I'm not hot on the whole plot-driven thing, in any case. I do think my novels should have plots, and I know that is their main problem, but the "hook" critiques I saw at an agent's blog yesterday just depressed me. I rarely write stuff with clear "hooks," and that's not really what I read for, either. It's not just what the story is about that draws me in, but the characters, the language, the way the story is told, etc. It's whether it's a world I want to spend time in, or a character I want to spend time with. The concept may get me to open the book, but it's what I see on the page that determines whether I'm going to read the book. I also wince at the idea that every book needs a wildly different plot hook than every other book before it--people don't even know what to do with stories that are too different. Half the movies in Hollywood have predictable plots we've all seen a hundred times, but they keep getting made and people keep buying tickets. If someone likes one kind of story, they usually want more that are like it. That's why series books are popular, or romance novels, or whatever. Not that I want to write stuff that's been done to death--I doubt I'm running that risk with my novel about beets, anyway--but I don't think every novel needs a stunningly new conflict, or extremely high stakes. Maybe it just needs an interesting take on a time-honored concept.

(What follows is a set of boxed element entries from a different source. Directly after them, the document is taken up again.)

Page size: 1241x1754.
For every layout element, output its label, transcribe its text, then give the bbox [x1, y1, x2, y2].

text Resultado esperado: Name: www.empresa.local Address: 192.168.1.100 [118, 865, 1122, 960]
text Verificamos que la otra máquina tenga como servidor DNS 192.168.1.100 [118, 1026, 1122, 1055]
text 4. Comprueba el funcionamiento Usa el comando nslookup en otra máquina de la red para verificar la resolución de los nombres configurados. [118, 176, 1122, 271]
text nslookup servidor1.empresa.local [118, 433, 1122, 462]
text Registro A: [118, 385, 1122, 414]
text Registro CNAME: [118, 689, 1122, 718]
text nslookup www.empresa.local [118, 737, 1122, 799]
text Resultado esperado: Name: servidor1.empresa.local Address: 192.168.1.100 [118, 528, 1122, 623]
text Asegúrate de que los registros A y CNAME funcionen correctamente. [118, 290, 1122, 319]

So, I'm grumpy about the hook idea. I'm hoping to sell my books based on the writing, not the concepts, because a concept is worthless to me without good writing to back it up. 20 writers can start with the same interesting concept and come out with 20 exceedingly different novels, and I'm sure not all would end up compelling! But some writers could take a quiet, everyday concept and come up with a brilliant novel about it. On the other hand...I'm probably just protesting too much because plot isn't my strong suit!